[[ Data open ]]
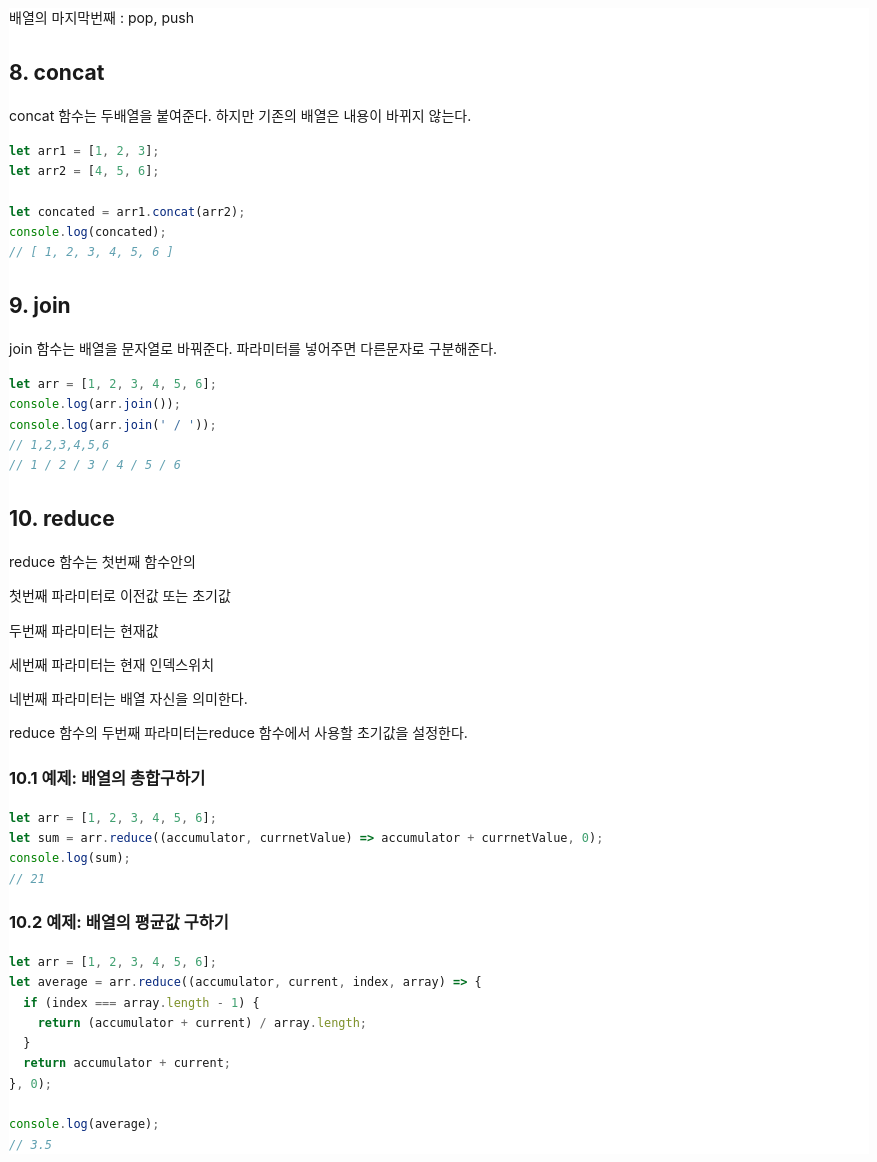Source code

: 배열의 마지막번째 : pop, push

## 8. concat

concat 함수는 두배열을 붙여준다.
하지만 기존의 배열은 내용이 바뀌지 않는다.

```js
let arr1 = [1, 2, 3];
let arr2 = [4, 5, 6];

let concated = arr1.concat(arr2);
console.log(concated);
// [ 1, 2, 3, 4, 5, 6 ]
```

## 9. join

join 함수는 배열을 문자열로 바꿔준다.
파라미터를 넣어주면 다른문자로 구분해준다.

```js
let arr = [1, 2, 3, 4, 5, 6];
console.log(arr.join());
console.log(arr.join(' / '));
// 1,2,3,4,5,6
// 1 / 2 / 3 / 4 / 5 / 6
```

## 10. reduce

reduce 함수는 첫번째 함수안의

첫번째 파라미터로 이전값 또는 초기값

두번째 파라미터는 현재값

세번째 파라미터는 현재 인덱스위치

네번째 파라미터는 배열 자신을 의미한다.

reduce 함수의 두번째 파라미터는reduce 함수에서 사용할 초기값을 설정한다.

### 10.1 예제: 배열의 총합구하기

```js
let arr = [1, 2, 3, 4, 5, 6];
let sum = arr.reduce((accumulator, currnetValue) => accumulator + currnetValue, 0);
console.log(sum);
// 21
```

### 10.2 예제: 배열의 평균값 구하기

```js
let arr = [1, 2, 3, 4, 5, 6];
let average = arr.reduce((accumulator, current, index, array) => {
  if (index === array.length - 1) {
    return (accumulator + current) / array.length;
  }
  return accumulator + current;
}, 0);

console.log(average);
// 3.5
```
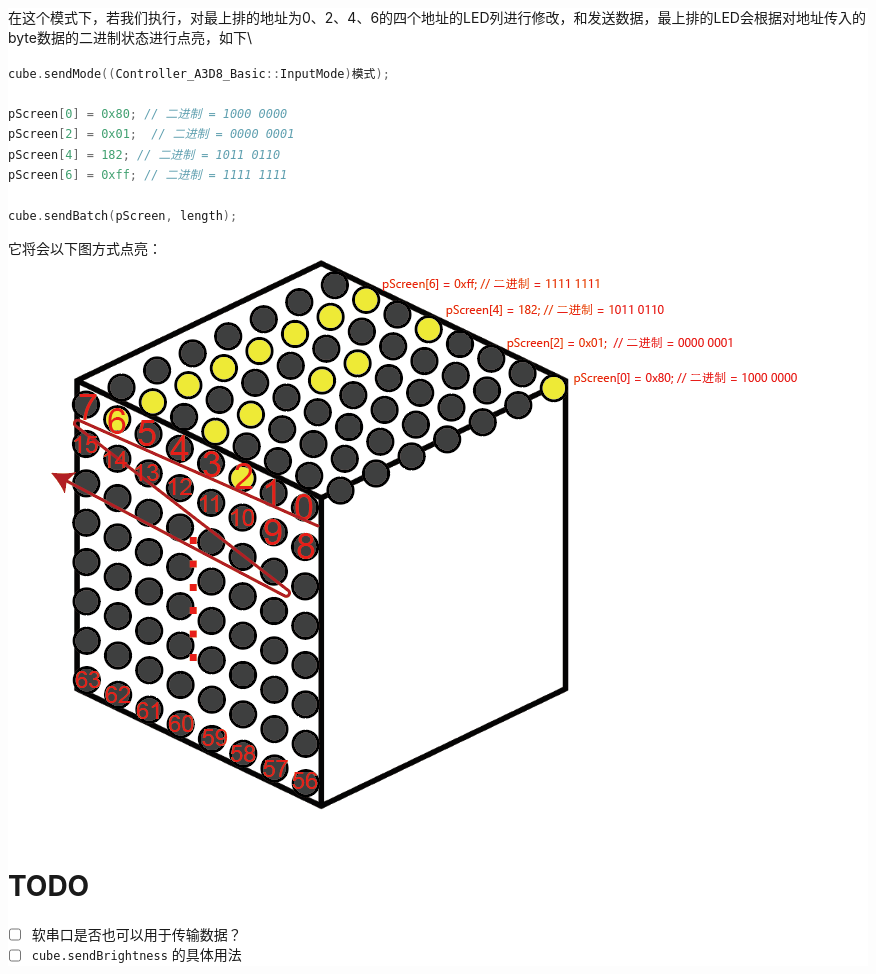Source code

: 在这个模式下，若我们执行，对最上排的地址为0、2、4、6的四个地址的LED列进行修改，和发送数据，最上排的LED会根据对地址传入的byte数据的二进制状态进行点亮，如下\

```cpp
cube.sendMode((Controller_A3D8_Basic::InputMode)模式);

pScreen[0] = 0x80; // 二进制 = 1000 0000 
pScreen[2] = 0x01;  // 二进制 = 0000 0001
pScreen[4] = 182; // 二进制 = 1011 0110
pScreen[6] = 0xff; // 二进制 = 1111 1111

cube.sendBatch(pScreen, length);
```
它将会以下图方式点亮：\
![Alt text](images/image7.png)

# TODO

- [ ]  软串口是否也可以用于传输数据？
- [ ]  `cube.sendBrightness` 的具体用法
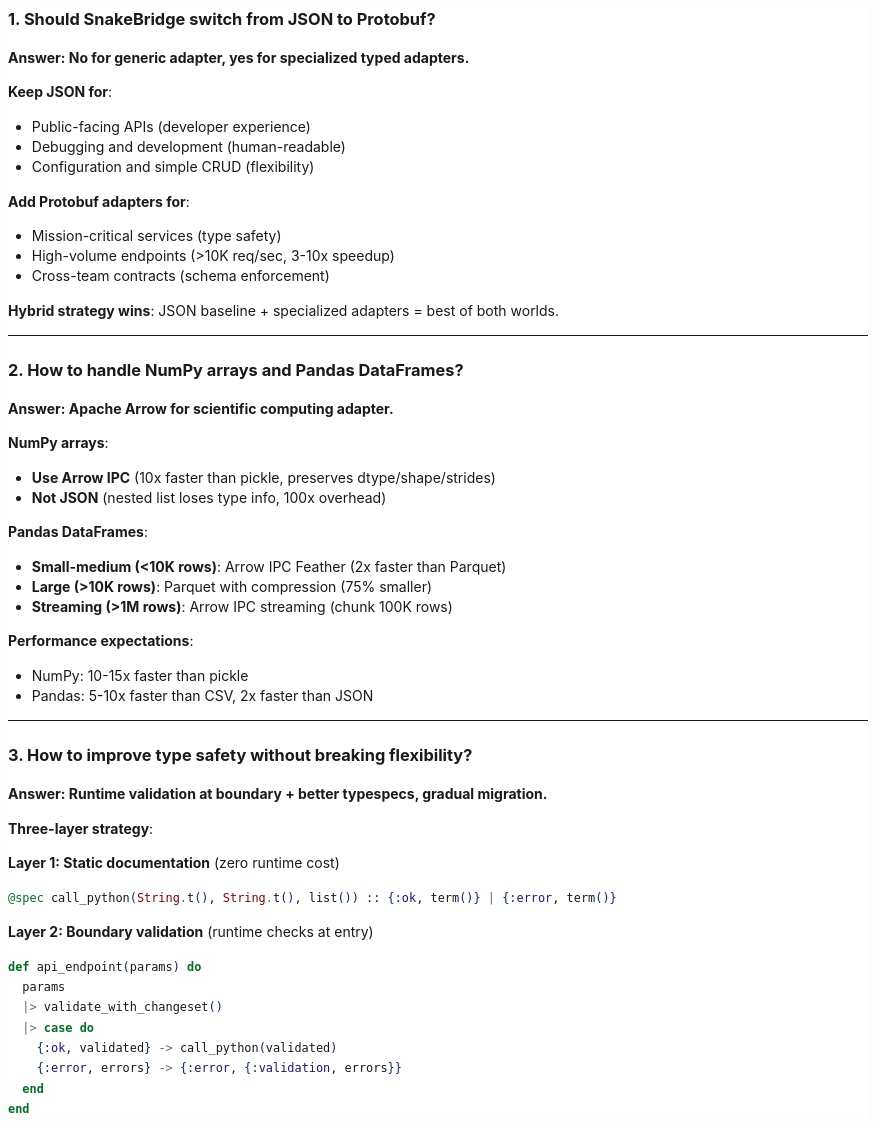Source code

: ### 1. Should SnakeBridge switch from JSON to Protobuf?

**Answer: No for generic adapter, yes for specialized typed adapters.**

**Keep JSON for**:
- Public-facing APIs (developer experience)
- Debugging and development (human-readable)
- Configuration and simple CRUD (flexibility)

**Add Protobuf adapters for**:
- Mission-critical services (type safety)
- High-volume endpoints (>10K req/sec, 3-10x speedup)
- Cross-team contracts (schema enforcement)

**Hybrid strategy wins**: JSON baseline + specialized adapters = best of both worlds.

---

### 2. How to handle NumPy arrays and Pandas DataFrames?

**Answer: Apache Arrow for scientific computing adapter.**

**NumPy arrays**:
- **Use Arrow IPC** (10x faster than pickle, preserves dtype/shape/strides)
- **Not JSON** (nested list loses type info, 100x overhead)

**Pandas DataFrames**:
- **Small-medium (<10K rows)**: Arrow IPC Feather (2x faster than Parquet)
- **Large (>10K rows)**: Parquet with compression (75% smaller)
- **Streaming (>1M rows)**: Arrow IPC streaming (chunk 100K rows)

**Performance expectations**:
- NumPy: 10-15x faster than pickle
- Pandas: 5-10x faster than CSV, 2x faster than JSON

---

### 3. How to improve type safety without breaking flexibility?

**Answer: Runtime validation at boundary + better typespecs, gradual migration.**

**Three-layer strategy**:

**Layer 1: Static documentation** (zero runtime cost)
```elixir
@spec call_python(String.t(), String.t(), list()) :: {:ok, term()} | {:error, term()}
```

**Layer 2: Boundary validation** (runtime checks at entry)
```elixir
def api_endpoint(params) do
  params
  |> validate_with_changeset()
  |> case do
    {:ok, validated} -> call_python(validated)
    {:error, errors} -> {:error, {:validation, errors}}
  end
end
```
[[ Data closed ]]
What you are asked to do: Write out every line, unchanged, from the one containing "### 3. How to" through the closing line of the data.

Answer to this task:
### 3. How to improve type safety without breaking flexibility?

**Answer: Runtime validation at boundary + better typespecs, gradual migration.**

**Three-layer strategy**:

**Layer 1: Static documentation** (zero runtime cost)
```elixir
@spec call_python(String.t(), String.t(), list()) :: {:ok, term()} | {:error, term()}
```

**Layer 2: Boundary validation** (runtime checks at entry)
```elixir
def api_endpoint(params) do
  params
  |> validate_with_changeset()
  |> case do
    {:ok, validated} -> call_python(validated)
    {:error, errors} -> {:error, {:validation, errors}}
  end
end
```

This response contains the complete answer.